◆ Problem statement ◆
Scan the material below and count each line with the string "your". Reply with the count alone.
[Start of Attachment]
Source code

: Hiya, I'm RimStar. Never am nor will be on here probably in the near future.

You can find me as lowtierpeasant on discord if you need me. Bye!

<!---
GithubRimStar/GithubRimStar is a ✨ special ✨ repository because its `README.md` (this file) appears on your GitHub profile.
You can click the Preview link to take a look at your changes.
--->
[End of Attachment]
◆ Output ◆
2